I didn't laugh during the serious moments, and neither did the audience. This is what I meant by being left 'bemused' by them. It has absolutely nothing to do with insensitivity towards the material, and everything to do with the lack of consistency in tone - which is what I took issue with.

I stand by my observations. Attempts to weave controversial themes into a camp genre film doesn't work here. The film is well-made and has amusing moments, but it fails to properly address its themes, and this is due to the uneasy combination of laughs and serious undertones.

I'm glad to hear it worked for you - but I can only state my own opinion on this. That's what film criticism is, and there's no need for an accusatory attitude.

If you lighten up, you'll be more fun at parties.


Mordock (2 years ago) Reply

What I'm saying is that it's perfectly possible to take the film seriously from the beginning,and if you do that, there isn't any awkward mismatch in tone. I agree that there are a few funny moments, but again the tone is set up from the beginning to be demonic with the opening credits and is consistently so throughout the movie. I think the problem is that you're looking at it as a camp genre film to begin with, which I don't think fits it at all all.


projectcyclops (2 years ago) Reply

I agree completely that there's more to the film than meets the eye, but it seems too wrapped-up in it's own presentation and extraordinary characters for the audience to fully appreciate what's going on beneath the surface.

I think Biller undermines her own good intentions a little. She has such a distinct style and tone to her films (and the visual design and humour are absolutely at the forefront - there is no getting around this) so the darker, or more social/political elements become obscured. The opening credits may have been menacing, but from the get-go the character interactions are deliberately awkward and stilted (and funny). So audiences are bound to recognize the film, at least initially, as a camp genre piece. It's hard to disengage from that impression and view it as something with more depth.
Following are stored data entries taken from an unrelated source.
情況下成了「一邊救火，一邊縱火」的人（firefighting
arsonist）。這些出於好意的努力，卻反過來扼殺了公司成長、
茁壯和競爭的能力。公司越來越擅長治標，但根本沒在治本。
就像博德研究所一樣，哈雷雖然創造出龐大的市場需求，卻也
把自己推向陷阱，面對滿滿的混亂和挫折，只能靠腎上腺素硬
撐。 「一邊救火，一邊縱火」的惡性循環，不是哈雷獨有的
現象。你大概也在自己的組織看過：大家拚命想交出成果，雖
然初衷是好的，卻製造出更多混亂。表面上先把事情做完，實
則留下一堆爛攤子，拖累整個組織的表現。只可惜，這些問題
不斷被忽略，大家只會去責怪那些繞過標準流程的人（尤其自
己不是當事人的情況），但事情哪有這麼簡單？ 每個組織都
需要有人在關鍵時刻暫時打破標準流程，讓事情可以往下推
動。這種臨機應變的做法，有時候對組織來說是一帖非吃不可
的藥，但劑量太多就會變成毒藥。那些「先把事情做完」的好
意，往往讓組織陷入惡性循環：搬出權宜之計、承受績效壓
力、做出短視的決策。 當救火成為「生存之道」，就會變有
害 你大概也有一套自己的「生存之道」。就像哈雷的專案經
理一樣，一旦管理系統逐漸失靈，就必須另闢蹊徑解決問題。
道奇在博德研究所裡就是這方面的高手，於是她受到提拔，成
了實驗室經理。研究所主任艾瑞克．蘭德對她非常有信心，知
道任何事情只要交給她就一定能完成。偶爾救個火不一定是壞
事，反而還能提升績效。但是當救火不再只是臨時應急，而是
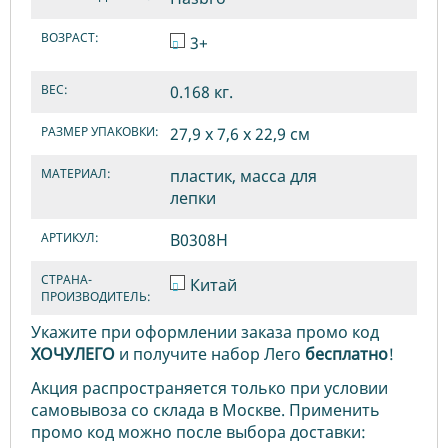
ВОЗРАСТ:
3+
ВЕС:
0.168 кг.
РАЗМЕР УПАКОВКИ:
27,9 х 7,6 х 22,9 см
МАТЕРИАЛ:
пластик, масса для
лепки
АРТИКУЛ:
B0308H
СТРАНА-
Китай
ПРОИЗВОДИТЕЛЬ:
Укажите при оформлении заказа промо код
ХОЧУЛЕГО
и получите набор Лего
бесплатно
!
Акция распространяется только при условии
самовывоза со склада в Москве. Применить
промо код можно после выбора доставки:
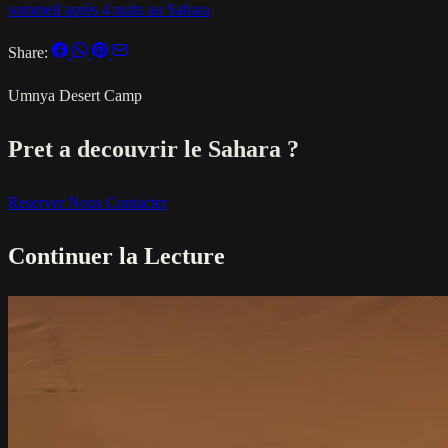
sommeil après 4 nuits au Sahara
Share:
Umnya Desert Camp
Pret a decouvrir le Sahara ?
Reserver
Nous Contacter
Continuer la Lecture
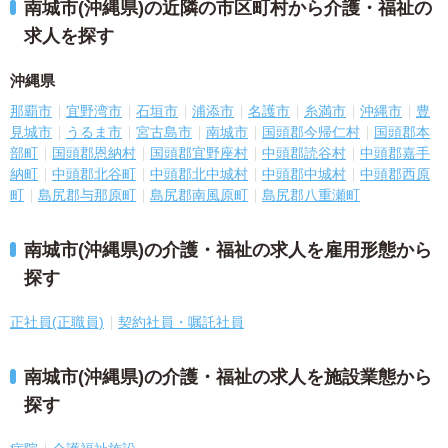
南城市(沖縄県)の近隣の市区町村から介護・福祉の
求人を探す
沖縄県
那覇市
宜野湾市
石垣市
浦添市
名護市
糸満市
沖縄市
豊
見城市
うるま市
宮古島市
南城市
国頭郡今帰仁村
国頭郡本
部町
国頭郡恩納村
国頭郡宜野座村
中頭郡読谷村
中頭郡嘉手
納町
中頭郡北谷町
中頭郡北中城村
中頭郡中城村
中頭郡西原
町
島尻郡与那原町
島尻郡南風原町
島尻郡八重瀬町
南城市(沖縄県)の介護・福祉の求人を雇用形態から
探す
正社員(正職員)
契約社員・嘱託社員
南城市(沖縄県)の介護・福祉の求人を施設業態から
探す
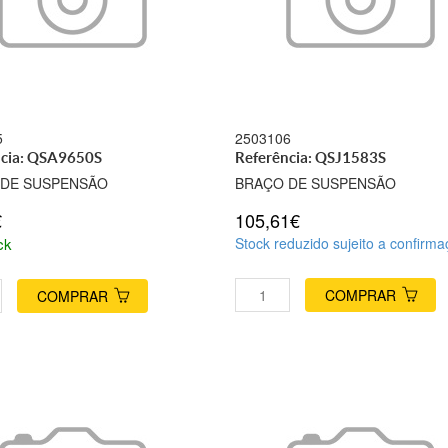
5
2503106
ncia: QSA9650S
Referência: QSJ1583S
 DE SUSPENSÃO
BRAÇO DE SUSPENSÃO
€
105,61€
ck
Stock reduzido sujeito a confirm
COMPRAR
COMPRAR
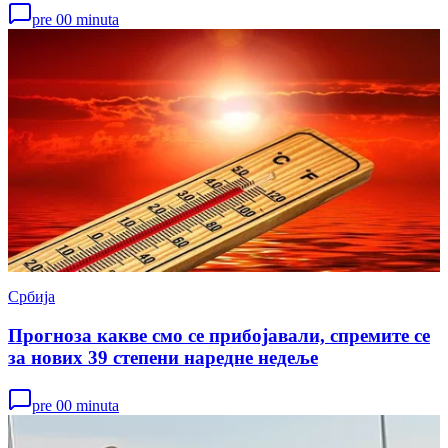
pre 00 minuta
Србија
Прогноза какве смо се прибојавали, спремите се
за нових 39 степени наредне недеље
pre 00 minuta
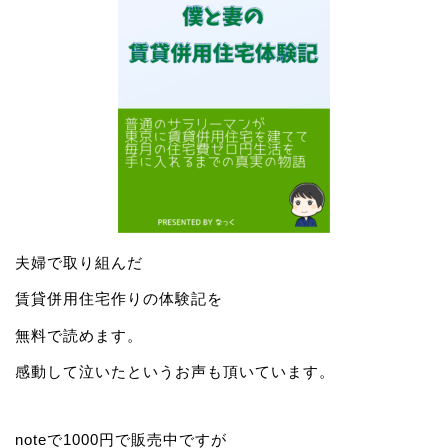
夫婦で取り組んだ
賃貸併用住宅作りの体験記を
無料で読めます。
感動して泣いたというお声も頂いています。
noteで1000円で販売中ですが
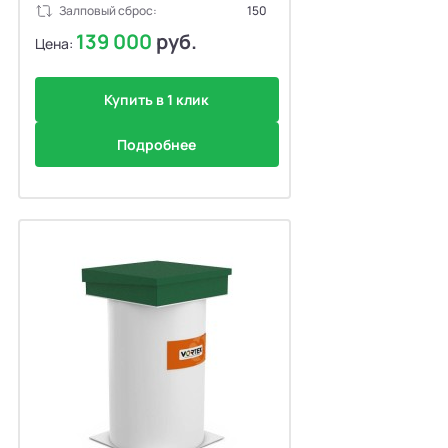
Залповый сброс:
150
139 000
руб.
Цена:
Купить в 1 клик
Подробнее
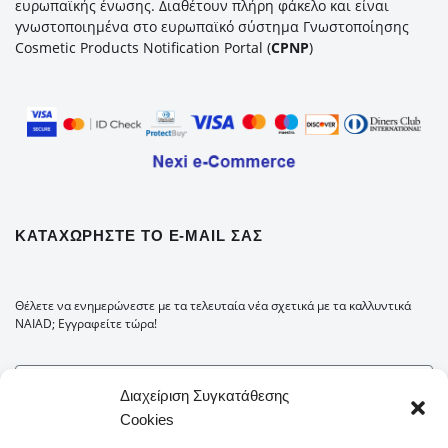
ευρωπαϊκής ένωσης. Διαθέτουν πλήρη φάκελο και είναι
γνωστοποιημένα στο ευρωπαϊκό σύστημα Γνωστοποίησης
Cosmetic Products Notification Portal (
CPNP
)
ΚΑΤΑΧΩΡΉΣΤΕ ΤΟ E-MAIL ΣΑΣ
Θέλετε να ενημερώνεστε με τα τελευταία νέα σχετικά με τα καλλυντικά
NAIAD; Εγγραφείτε τώρα!
Διαχείριση Συγκατάθεσης
Cookies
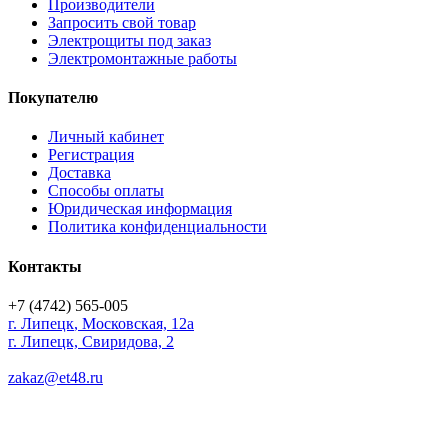
Производители
Запросить свой товар
Электрощиты под заказ
Электромонтажные работы
Покупателю
Личный кабинет
Регистрация
Доставка
Способы оплаты
Юридическая информация
Политика конфиденциальности
Контакты
+7 (4742) 565-005
г.
Липецк
,
Московская, 12а
г. Липецк, Свиридова, 2
zakaz@et48.ru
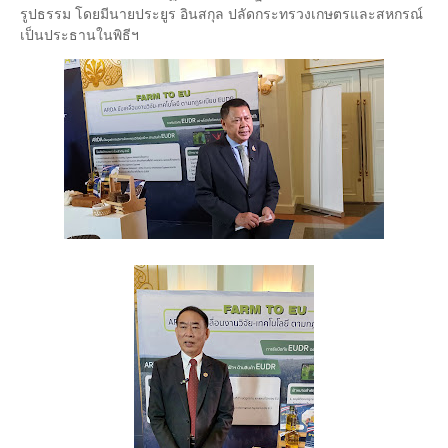
รูปธรรม โดยมีนายประยูร อินสกุล ปลัดกระทรวงเกษตรและสหกรณ์
เป็นประธานในพิธีฯ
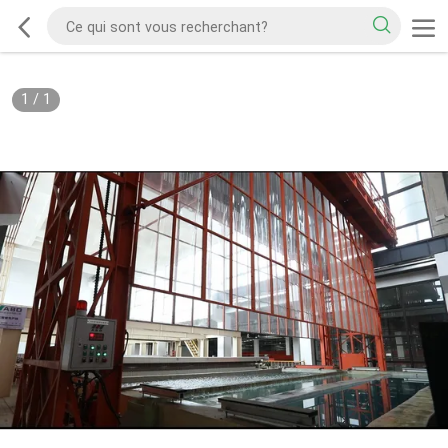
1
/
1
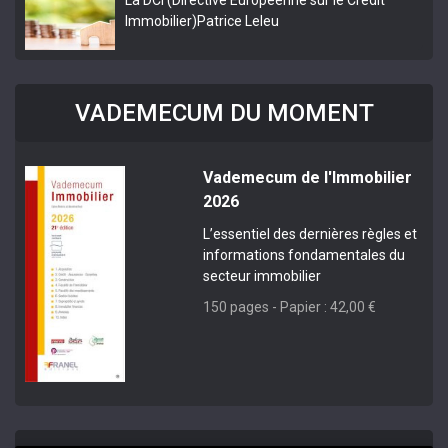
La DCI (Directive Européenne sur le Crédit
Immobilier)
Patrice Leleu
VADEMECUM DU MOMENT
Vademecum de l'Immobilier
2026
L’essentiel des dernières règles et
informations fondamentales du
secteur immobilier
150 pages - Papier : 42,00 €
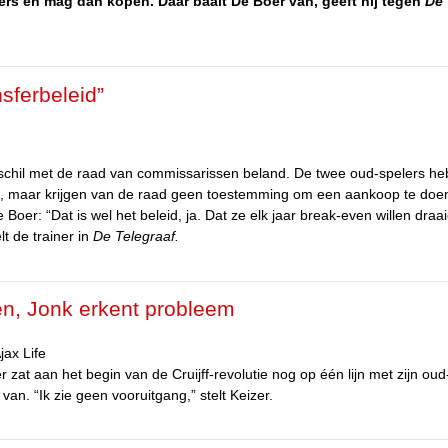
rs en mag dan kopen. Daar baalt De Boer van, geeft hij tegen
De
sferbeleid”
chil met de raad van commissarissen beland. De twee oud-spelers h
n, maar krijgen van de raad geen toestemming om een aankoop te doen
 Boer: “Dat is wel het beleid, ja. Dat ze elk jaar break-even willen draa
lt de trainer in
De Telegraaf.
en, Jonk erkent probleem
jax Life
r zat aan het begin van de Cruijff-revolutie nog op één lijn met zijn oud
n. “Ik zie geen vooruitgang,” stelt Keizer.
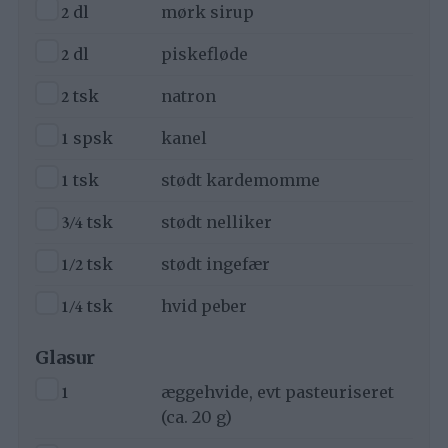
▢
2
dl
mørk sirup
▢
2
dl
piskefløde
▢
2
tsk
natron
▢
1
spsk
kanel
▢
1
tsk
stødt kardemomme
▢
3/4
tsk
stødt nelliker
▢
1/2
tsk
stødt ingefær
▢
1/4
tsk
hvid peber
Glasur
▢
1
æggehvide, evt pasteuriseret
(ca. 20 g)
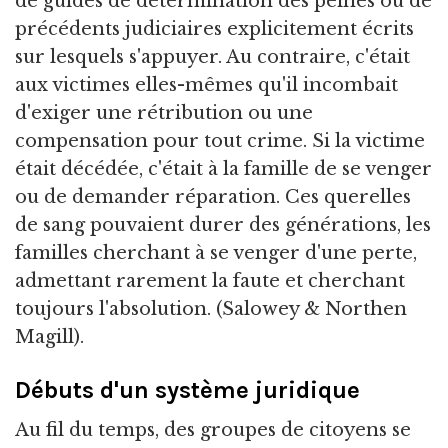
de guides de détermination des peines ou de
précédents judiciaires explicitement écrits
sur lesquels s'appuyer. Au contraire, c'était
aux victimes elles-mêmes qu'il incombait
d'exiger une rétribution ou une
compensation pour tout crime. Si la victime
était décédée, c'était à la famille de se venger
ou de demander réparation. Ces querelles
de sang pouvaient durer des générations, les
familles cherchant à se venger d'une perte,
admettant rarement la faute et cherchant
toujours l'absolution. (Salowey & Northen
Magill).
Débuts d'un système juridique
Au fil du temps, des groupes de citoyens se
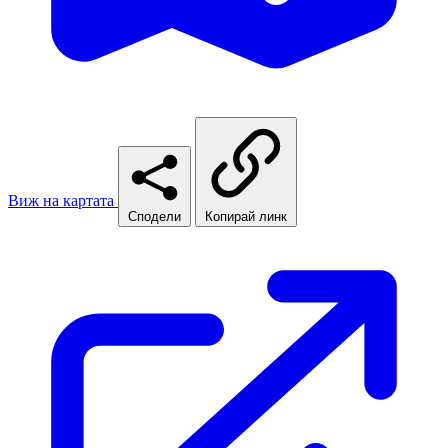
Виж на картата
Сподели
Копирай линк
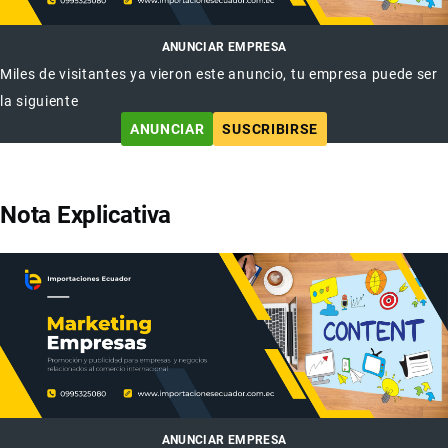
ANUNCIAR EMPRESA
Miles de visitantes ya vieron este anuncio, tu empresa puede ser
la siguiente
ANUNCIAR
SUSCRIBIRSE
Nota Explicativa
ANUNCIAR EMPRESA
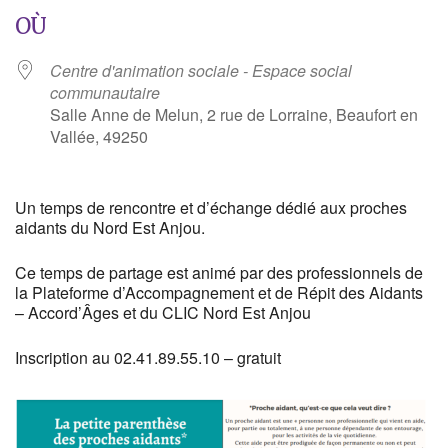
OÙ
Centre d'animation sociale - Espace social
communautaire
Salle Anne de Melun, 2 rue de Lorraine, Beaufort en
Vallée, 49250
Un temps de rencontre et d’échange dédié aux proches
aidants du Nord Est Anjou.
Ce temps de partage est animé par des professionnels de
la Plateforme d’Accompagnement et de Répit des Aidants
– Accord’Âges et du CLIC Nord Est Anjou
Inscription au 02.41.89.55.10 – gratuit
I suppose it simply comes down different impressions, but mine was of a larger-than-life genre film which struggled to get its underlying themes across, while nevertheless impressing with it's humour and style. I'd still recommend the movie, no doubt about that.


Wumpus (1 year ago) Reply

I watched this yesterday and I think you're *both* right. It probably plays better as a mostly-tragedy than a mostly-comedy, but it is hard to take the tragedy *too* seriously when the main character is both powerful and deluded.

I liked it! It reminded me of Young Adult, honestly; but this was more stylish, thoughtful, and imaginative. I wish it had more of that film's focus, though.